**AUSGANGSTEXT**
____

Frau Präsidentin! Liebe Kolleginnen und Kollegen! Als ich 1996 angefangen habe, zu studieren, habe ich mir nicht träumen lassen, dass sich innerhalb von 20 Jahren so wenig in Sachen Gleichstellung tun würde und dass man heute immer noch derart gegen die Diskriminierung von Frauen in der Wissenschaft kämpfen muss. Das muss sich endlich ändern. Deswegen hat die Linke heute diesen Antrag vorgelegt.
(Beifall bei der LINKEN sowie bei Abgeordneten des BÜNDNISSES 90/DIE GRÜNEN)
Das Problem ist nicht etwa, dass es zu wenig qualifizierte Frauen in der Wissenschaft gibt, sondern das Problem ist, dass die Frauen an eine gläserne Decke stoßen, dass sie behindert werden. Da muss man endlich politisch ran.
(Beifall bei der LINKEN sowie bei Abgeordneten des BÜNDNISSES 90/DIE GRÜNEN)
Frauen absolvieren über die Hälfte aller Studienabschlüsse. Bei den Promotionen gibt es fächerübergreifend mittlerweile einen Frauenanteil von einem Drittel bis 40 Prozent, aber dort, wo es um die Karriere geht, bei den Habilitationen, bei den Professuren, bricht es ab; da verlassen die Frauen das Wissenschaftssystem. Eine Zahl macht sehr deutlich, wie unfassbar langsam sich hier etwas tut: Zwischen 2003 und 2013 ist der Anteil von Professorinnen pro Jahr trotz des aufgelegten Professorinnenprogramms um weniger als 1 Prozentpunkt angestiegen. Diese Zahl ist einfach nur blamabel und sonst gar nichts.
(Beifall bei der LINKEN sowie der Abg. Ulle Schauws [BÜNDNIS 90/DIE GRÜNEN])
In der Wissenschaft gelten leider die gleichen sexistischen Stereotypen wie im Rest der Gesellschaft auch. Das Klischee des wissenschaftlichen Genies wird typischerweise mit Männern assoziiert. Nach wie vor kämpfen wir mit dem auf die Mutterrolle fixierten weiblichen Rollenbild in der Gesellschaft. Wir haben es natürlich auch mit der Tatsache zu tun, dass Führungskräfte dazu neigen, ihresgleichen zu rekrutieren. All das macht es Frauen heute immer noch schwer, auf feste Stellen oder in Leitungsfunktionen zu kommen. Das muss sich endlich ändern. Wir sind im Jahr 2016 und nicht mehr im vorigen Jahrhundert.
(Beifall bei der LINKEN sowie bei Abgeordneten des BÜNDNISSES 90/DIE GRÜNEN)

____

**ARBEITSAUFTRAG**
Führen Sie die obige Rede zur Gleichstellung von Frauen in der Wissenschaft nach ihrem letzten Absatz weiter.

____

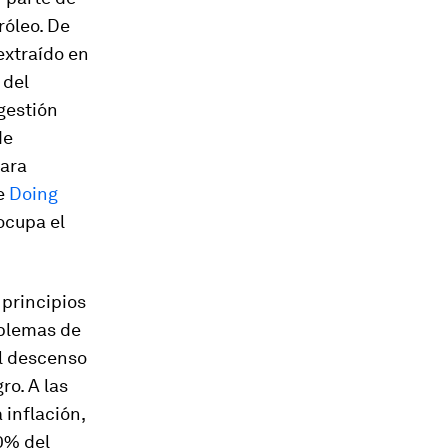
róleo. De
extraído en
 del
gestión
de
ara
me
Doing
ocupa el
 principios
oblemas de
el descenso
ro. A las
 inflación,
20% del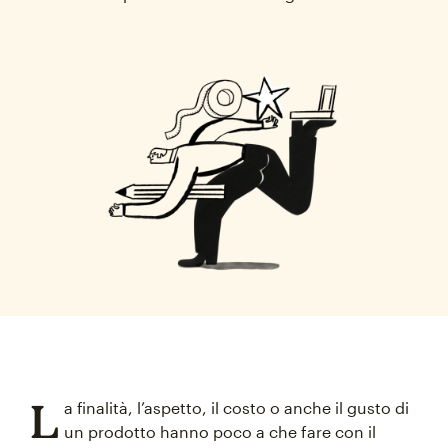
L
a finalità, l’aspetto, il costo o anche il gusto di
un prodotto hanno poco a che fare con il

____

**LÖSUNG**
Dazu kommt die elende prekäre Beschäftigung in der Wissenschaft. Frauen sind noch häufiger befristet beschäftigt als Männer, weil ihnen der Zugang zu den wenigen Professuren oft verwehrt ist und weil es schlicht viel zu wenig unbefristete Stellen in der Wissenschaft gibt. Über 90 Prozent der wissenschaftlichen Mitarbeiterinnen an Hochschulen waren 2012 nur befristet beschäftigt. Solange nicht auch die Bundesregierung endlich engagierte Impulse zur Schaffung von unbefristeten Stellen gibt, ändert das geänderte Wissenschaftszeitvertragsgesetz daran nur wenig. Deswegen kann ich nur sagen: Werden Sie hier endlich aktiv!
(Beifall bei der LINKEN sowie bei Abgeordneten des BÜNDNISSES 90/DIE GRÜNEN)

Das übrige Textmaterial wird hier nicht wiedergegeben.